ABOUT THIS EXERCISE: Within the material, how many of the lines include the word "rule"? State only that number.

AVAILABLE DATA:
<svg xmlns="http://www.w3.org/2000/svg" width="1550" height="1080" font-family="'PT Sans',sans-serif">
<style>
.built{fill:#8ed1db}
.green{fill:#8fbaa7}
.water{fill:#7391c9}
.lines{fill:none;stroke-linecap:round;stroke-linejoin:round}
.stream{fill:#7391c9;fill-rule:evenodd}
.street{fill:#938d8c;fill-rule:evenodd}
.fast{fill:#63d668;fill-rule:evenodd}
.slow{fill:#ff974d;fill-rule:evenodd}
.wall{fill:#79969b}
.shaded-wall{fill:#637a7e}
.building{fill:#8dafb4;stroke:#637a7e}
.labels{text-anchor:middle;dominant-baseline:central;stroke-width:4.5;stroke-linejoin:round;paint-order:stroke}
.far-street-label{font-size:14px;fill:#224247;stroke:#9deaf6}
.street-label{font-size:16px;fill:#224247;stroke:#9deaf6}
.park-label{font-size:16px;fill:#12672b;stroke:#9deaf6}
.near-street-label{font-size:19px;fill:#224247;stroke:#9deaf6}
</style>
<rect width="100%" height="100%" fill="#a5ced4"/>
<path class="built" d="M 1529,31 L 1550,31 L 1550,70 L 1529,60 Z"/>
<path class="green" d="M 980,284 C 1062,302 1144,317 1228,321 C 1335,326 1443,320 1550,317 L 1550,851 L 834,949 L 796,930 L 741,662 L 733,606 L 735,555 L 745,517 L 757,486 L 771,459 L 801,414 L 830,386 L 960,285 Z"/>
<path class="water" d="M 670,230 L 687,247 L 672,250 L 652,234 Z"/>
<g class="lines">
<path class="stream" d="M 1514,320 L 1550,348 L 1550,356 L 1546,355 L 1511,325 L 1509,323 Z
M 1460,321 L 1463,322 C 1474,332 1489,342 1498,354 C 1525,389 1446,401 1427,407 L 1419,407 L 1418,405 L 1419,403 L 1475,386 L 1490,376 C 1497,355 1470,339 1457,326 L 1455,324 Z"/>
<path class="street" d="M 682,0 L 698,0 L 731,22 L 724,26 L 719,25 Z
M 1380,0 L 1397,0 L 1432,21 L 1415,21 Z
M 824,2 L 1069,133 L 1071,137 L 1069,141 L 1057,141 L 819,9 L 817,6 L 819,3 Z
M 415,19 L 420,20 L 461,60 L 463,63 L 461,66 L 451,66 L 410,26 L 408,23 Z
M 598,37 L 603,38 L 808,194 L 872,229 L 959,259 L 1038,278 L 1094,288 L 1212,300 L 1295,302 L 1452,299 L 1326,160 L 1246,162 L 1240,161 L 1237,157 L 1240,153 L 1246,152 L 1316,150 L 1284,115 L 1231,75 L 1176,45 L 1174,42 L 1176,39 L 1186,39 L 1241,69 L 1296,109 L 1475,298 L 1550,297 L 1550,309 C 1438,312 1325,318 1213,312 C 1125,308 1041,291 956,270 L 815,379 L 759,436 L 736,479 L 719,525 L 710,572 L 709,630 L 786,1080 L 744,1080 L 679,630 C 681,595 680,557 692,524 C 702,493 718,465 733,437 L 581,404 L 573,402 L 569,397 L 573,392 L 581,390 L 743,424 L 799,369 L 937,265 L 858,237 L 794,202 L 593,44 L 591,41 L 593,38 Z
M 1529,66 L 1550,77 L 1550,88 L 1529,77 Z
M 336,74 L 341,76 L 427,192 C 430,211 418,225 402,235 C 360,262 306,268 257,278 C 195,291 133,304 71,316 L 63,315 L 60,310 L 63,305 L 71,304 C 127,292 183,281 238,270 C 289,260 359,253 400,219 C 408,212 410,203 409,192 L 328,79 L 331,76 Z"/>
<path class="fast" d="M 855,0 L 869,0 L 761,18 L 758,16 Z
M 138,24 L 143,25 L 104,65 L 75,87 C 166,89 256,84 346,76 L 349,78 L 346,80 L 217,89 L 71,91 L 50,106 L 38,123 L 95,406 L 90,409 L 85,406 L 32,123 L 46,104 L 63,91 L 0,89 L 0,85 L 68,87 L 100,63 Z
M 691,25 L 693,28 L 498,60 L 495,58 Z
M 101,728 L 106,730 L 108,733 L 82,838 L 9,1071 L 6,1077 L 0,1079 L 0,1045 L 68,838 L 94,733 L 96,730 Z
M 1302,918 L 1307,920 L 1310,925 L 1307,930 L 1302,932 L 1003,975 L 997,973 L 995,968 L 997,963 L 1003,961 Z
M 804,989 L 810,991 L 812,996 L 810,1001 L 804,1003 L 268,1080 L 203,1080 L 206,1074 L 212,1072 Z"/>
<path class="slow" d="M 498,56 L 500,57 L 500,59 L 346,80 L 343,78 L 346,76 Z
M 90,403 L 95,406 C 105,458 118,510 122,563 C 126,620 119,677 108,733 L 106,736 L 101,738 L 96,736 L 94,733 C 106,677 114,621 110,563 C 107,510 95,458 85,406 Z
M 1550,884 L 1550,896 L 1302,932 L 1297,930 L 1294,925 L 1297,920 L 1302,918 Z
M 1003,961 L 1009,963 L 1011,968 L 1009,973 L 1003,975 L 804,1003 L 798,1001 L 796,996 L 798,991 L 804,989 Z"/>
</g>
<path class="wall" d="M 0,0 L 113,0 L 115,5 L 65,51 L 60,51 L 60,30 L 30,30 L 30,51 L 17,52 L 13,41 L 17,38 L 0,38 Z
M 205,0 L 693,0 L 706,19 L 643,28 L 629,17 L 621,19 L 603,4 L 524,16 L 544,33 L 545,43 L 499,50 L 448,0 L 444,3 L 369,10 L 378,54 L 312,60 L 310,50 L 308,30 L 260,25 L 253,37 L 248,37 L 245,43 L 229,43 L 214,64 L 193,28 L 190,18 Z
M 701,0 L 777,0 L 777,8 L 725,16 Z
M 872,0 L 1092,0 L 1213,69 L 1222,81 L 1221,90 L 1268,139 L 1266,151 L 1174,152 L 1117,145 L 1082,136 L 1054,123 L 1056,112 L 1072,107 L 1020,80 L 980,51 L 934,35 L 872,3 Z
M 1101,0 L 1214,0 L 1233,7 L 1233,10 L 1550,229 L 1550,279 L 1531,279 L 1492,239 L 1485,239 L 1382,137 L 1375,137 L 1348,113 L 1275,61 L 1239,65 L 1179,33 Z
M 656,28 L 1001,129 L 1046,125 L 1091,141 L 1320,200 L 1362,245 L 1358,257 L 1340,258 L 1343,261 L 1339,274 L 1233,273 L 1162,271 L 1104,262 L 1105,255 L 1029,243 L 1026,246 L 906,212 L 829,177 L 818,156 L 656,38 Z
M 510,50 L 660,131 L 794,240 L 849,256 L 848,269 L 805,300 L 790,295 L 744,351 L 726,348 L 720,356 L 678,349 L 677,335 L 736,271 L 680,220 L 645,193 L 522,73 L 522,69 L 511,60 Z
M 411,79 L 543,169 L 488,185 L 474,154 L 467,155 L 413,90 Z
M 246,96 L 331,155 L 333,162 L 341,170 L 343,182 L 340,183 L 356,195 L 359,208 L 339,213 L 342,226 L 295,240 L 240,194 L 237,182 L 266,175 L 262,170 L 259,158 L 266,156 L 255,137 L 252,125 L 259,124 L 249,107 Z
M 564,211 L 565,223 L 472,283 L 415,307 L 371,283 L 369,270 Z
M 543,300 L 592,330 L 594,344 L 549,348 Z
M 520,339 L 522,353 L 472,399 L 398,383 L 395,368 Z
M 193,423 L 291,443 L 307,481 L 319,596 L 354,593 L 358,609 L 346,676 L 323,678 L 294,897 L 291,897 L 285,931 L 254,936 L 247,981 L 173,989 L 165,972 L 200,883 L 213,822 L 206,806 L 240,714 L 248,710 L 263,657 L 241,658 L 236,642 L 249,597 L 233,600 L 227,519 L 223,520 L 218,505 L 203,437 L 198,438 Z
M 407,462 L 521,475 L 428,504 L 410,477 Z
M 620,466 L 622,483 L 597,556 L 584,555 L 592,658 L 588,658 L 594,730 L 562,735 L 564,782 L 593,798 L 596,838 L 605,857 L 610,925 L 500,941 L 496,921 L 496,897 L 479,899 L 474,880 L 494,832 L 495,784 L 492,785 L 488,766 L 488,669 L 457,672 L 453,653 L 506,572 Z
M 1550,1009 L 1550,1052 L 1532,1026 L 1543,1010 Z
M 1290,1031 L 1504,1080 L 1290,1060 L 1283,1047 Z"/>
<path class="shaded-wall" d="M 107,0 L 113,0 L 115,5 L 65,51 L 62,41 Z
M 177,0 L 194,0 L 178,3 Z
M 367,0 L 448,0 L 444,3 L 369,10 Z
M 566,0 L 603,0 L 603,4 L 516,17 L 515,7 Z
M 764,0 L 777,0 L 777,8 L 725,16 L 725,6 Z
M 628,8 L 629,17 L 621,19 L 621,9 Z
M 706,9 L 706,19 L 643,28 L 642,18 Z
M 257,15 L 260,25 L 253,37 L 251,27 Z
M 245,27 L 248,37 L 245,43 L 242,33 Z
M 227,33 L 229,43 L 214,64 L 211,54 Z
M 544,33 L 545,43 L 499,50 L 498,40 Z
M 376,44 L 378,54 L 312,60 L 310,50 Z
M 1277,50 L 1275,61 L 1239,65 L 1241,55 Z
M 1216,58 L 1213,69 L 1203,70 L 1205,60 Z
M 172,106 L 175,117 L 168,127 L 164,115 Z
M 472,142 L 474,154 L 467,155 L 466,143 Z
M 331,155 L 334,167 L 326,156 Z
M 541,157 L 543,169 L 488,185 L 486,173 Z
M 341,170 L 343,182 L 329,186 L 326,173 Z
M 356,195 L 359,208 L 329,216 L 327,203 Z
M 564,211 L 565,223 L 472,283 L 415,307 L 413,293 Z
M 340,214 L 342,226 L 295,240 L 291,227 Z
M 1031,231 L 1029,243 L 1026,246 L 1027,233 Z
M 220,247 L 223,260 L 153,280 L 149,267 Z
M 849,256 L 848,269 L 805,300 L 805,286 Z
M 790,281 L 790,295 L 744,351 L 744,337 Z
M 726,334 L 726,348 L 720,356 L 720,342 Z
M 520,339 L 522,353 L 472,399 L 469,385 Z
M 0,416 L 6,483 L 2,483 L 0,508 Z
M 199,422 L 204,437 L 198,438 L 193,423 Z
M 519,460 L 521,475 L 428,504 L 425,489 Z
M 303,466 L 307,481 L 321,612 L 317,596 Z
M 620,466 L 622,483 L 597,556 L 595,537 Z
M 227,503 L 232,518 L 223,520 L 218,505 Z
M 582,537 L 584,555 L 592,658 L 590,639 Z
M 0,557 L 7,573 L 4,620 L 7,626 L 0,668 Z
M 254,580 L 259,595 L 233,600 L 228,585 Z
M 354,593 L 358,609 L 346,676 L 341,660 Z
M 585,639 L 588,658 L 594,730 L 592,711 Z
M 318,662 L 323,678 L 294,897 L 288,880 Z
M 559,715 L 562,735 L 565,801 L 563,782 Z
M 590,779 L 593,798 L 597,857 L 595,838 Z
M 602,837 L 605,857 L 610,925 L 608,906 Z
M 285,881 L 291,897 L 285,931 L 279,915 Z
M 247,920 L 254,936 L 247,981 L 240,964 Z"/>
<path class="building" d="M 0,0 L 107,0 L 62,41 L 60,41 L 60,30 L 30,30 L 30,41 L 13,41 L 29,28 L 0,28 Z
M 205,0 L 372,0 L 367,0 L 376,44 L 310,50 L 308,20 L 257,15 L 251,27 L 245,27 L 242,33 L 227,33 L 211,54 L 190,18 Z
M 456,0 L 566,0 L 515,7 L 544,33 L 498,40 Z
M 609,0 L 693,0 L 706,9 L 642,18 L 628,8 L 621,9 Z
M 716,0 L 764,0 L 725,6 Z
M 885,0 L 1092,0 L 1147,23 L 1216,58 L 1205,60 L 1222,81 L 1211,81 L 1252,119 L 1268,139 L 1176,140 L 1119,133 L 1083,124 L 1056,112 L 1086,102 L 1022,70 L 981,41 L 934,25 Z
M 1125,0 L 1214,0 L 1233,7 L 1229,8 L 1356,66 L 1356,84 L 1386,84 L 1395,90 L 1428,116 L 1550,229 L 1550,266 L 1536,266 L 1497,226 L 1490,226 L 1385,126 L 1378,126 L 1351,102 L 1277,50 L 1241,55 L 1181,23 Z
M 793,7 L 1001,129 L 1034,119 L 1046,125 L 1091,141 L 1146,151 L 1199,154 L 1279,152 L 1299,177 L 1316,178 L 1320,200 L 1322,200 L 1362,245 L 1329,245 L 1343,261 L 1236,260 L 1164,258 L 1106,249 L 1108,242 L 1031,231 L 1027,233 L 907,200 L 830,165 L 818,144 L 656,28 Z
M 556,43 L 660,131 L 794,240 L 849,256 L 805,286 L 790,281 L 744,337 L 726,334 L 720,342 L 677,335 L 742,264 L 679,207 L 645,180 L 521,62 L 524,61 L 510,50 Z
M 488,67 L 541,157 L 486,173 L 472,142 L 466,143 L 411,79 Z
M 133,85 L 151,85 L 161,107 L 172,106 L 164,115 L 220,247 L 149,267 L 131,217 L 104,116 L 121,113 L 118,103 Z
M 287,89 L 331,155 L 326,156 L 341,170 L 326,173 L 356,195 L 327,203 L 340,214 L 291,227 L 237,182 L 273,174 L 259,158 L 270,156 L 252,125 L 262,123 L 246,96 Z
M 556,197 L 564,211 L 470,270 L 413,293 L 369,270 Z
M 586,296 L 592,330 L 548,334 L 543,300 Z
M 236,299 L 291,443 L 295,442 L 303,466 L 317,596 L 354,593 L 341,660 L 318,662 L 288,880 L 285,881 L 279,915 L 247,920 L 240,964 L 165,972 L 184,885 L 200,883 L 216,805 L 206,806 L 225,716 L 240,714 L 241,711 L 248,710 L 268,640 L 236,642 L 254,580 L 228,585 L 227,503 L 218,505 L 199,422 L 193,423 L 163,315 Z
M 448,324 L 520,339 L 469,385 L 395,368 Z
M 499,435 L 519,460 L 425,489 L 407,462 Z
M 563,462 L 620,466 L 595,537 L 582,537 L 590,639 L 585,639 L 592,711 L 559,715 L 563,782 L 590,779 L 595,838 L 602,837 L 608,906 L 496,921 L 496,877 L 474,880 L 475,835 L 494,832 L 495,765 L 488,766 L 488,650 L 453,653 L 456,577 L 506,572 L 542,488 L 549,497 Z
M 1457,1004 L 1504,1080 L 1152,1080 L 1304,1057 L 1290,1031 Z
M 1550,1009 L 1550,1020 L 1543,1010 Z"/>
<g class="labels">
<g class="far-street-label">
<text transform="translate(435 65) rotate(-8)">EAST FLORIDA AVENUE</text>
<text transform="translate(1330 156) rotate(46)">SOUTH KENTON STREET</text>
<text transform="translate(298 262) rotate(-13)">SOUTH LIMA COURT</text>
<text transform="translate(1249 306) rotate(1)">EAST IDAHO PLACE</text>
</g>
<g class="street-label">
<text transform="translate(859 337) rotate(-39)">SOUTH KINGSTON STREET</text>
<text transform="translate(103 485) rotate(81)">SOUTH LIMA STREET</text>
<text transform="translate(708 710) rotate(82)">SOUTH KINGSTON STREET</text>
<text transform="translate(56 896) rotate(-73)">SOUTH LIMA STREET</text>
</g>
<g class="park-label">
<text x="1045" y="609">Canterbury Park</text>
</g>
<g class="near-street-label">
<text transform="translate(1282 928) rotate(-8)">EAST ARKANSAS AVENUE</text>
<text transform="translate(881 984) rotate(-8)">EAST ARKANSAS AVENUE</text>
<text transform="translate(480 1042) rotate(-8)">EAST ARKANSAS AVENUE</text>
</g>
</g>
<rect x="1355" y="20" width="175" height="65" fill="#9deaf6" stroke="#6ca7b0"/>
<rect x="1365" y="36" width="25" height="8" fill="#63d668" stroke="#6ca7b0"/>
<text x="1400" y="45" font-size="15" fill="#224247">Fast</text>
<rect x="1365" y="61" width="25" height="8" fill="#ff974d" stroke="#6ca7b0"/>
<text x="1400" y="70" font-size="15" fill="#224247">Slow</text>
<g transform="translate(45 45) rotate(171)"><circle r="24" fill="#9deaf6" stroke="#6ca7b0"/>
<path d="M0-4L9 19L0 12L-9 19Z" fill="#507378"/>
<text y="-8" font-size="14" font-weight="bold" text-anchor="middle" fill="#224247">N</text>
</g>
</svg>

SOLUTION: 4